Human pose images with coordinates

....

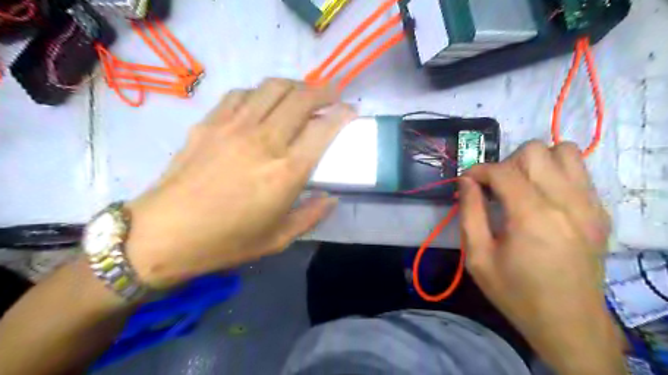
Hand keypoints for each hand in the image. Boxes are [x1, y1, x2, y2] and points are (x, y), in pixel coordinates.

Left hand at [123, 79, 356, 288]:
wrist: (164, 235)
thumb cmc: (226, 242)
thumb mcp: (279, 239)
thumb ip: (312, 215)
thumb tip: (332, 198)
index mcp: (286, 172)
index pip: (324, 129)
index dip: (342, 114)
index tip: (350, 111)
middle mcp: (265, 140)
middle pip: (301, 98)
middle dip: (324, 91)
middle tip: (332, 95)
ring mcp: (234, 127)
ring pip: (272, 87)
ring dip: (294, 85)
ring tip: (302, 94)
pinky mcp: (210, 123)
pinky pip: (242, 94)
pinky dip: (260, 93)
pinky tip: (262, 103)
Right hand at [460, 141, 626, 373]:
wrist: (569, 323)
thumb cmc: (516, 293)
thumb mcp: (478, 257)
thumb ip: (469, 213)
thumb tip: (466, 181)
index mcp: (532, 217)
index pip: (502, 170)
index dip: (478, 171)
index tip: (467, 183)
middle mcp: (567, 202)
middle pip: (534, 151)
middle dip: (506, 164)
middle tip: (495, 189)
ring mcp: (590, 205)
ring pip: (563, 151)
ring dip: (535, 162)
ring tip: (522, 187)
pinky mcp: (600, 212)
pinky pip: (579, 171)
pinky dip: (555, 173)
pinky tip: (543, 198)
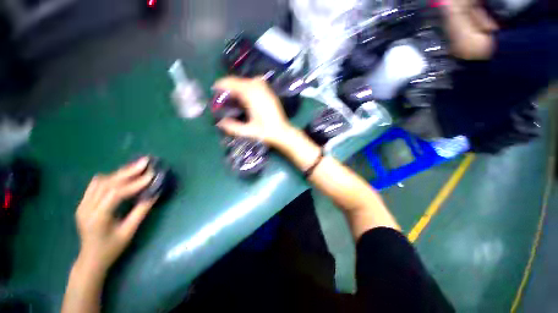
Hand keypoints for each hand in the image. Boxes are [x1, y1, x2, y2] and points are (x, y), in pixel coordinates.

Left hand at [75, 157, 156, 273]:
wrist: (91, 258)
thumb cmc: (111, 248)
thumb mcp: (129, 231)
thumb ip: (141, 211)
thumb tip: (154, 194)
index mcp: (97, 217)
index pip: (116, 193)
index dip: (134, 183)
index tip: (151, 175)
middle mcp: (86, 207)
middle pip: (107, 183)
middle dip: (128, 172)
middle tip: (145, 162)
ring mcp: (83, 204)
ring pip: (101, 181)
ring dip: (120, 173)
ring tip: (137, 167)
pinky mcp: (84, 202)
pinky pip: (96, 184)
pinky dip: (111, 178)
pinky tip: (122, 176)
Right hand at [213, 76, 294, 146]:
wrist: (283, 133)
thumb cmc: (266, 133)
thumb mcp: (248, 132)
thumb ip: (233, 127)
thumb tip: (220, 123)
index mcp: (252, 98)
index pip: (235, 85)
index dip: (223, 84)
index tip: (215, 87)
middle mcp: (260, 91)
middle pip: (242, 81)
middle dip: (230, 84)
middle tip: (223, 92)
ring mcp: (267, 91)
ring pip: (250, 80)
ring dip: (240, 83)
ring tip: (234, 92)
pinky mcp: (271, 94)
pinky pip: (258, 83)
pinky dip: (250, 84)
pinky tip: (248, 93)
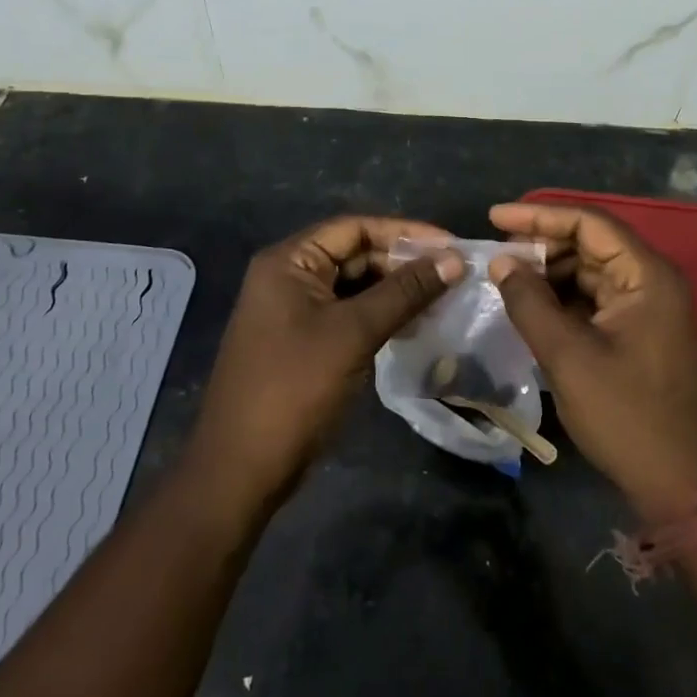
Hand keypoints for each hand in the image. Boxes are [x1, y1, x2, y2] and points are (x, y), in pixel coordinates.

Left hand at [185, 216, 464, 510]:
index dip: (405, 232)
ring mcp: (295, 311)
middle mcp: (289, 276)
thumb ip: (405, 292)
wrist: (242, 469)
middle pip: (356, 254)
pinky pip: (349, 314)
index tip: (451, 245)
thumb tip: (454, 259)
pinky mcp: (305, 341)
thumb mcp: (354, 333)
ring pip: (355, 286)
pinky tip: (416, 324)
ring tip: (444, 298)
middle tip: (453, 275)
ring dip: (397, 290)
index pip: (355, 228)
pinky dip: (382, 315)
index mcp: (289, 261)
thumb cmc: (295, 388)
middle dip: (404, 263)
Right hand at [488, 202, 696, 517]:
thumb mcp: (568, 357)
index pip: (589, 223)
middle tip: (496, 256)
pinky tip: (532, 309)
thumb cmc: (628, 416)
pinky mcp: (641, 334)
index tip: (494, 217)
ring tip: (506, 282)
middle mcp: (652, 282)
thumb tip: (501, 262)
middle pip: (590, 244)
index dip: (539, 215)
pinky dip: (563, 300)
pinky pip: (596, 301)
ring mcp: (649, 309)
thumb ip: (530, 303)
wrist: (685, 486)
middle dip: (541, 245)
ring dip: (549, 274)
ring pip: (590, 273)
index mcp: (647, 276)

....

■ **REQUIRED ACTION**
In the entries above, find the line with "index pip: (324, 129)" and the line with "pinky mcp: (600, 212)", then set down exactly those two and every line between them, nothing else.

■ **SOLUTION BELOW**
index pip: (324, 129)
index dip: (342, 114)
index tip: (350, 111)
middle mcp: (265, 140)
middle pip: (301, 98)
middle dip: (324, 91)
middle tip: (332, 95)
ring mcp: (234, 127)
ring pip: (272, 87)
ring dip: (294, 85)
ring tip: (302, 94)
pinky mcp: (210, 123)
pinky pip: (242, 94)
pinky dip: (260, 93)
pinky tip: (262, 103)
Right hand at [460, 141, 626, 373]:
wrist: (569, 323)
thumb cmc: (516, 293)
thumb mcp: (478, 257)
thumb ip: (469, 213)
thumb tip: (466, 181)
index mcp: (532, 217)
index pip: (502, 170)
index dip: (478, 171)
index tip: (467, 183)
middle mcp: (567, 202)
middle pip: (534, 151)
middle dip: (506, 164)
middle tip: (495, 189)
ring mcp: (590, 205)
ring pip: (563, 151)
ring dip: (535, 162)
ring tip: (522, 187)
pinky mcp: (600, 212)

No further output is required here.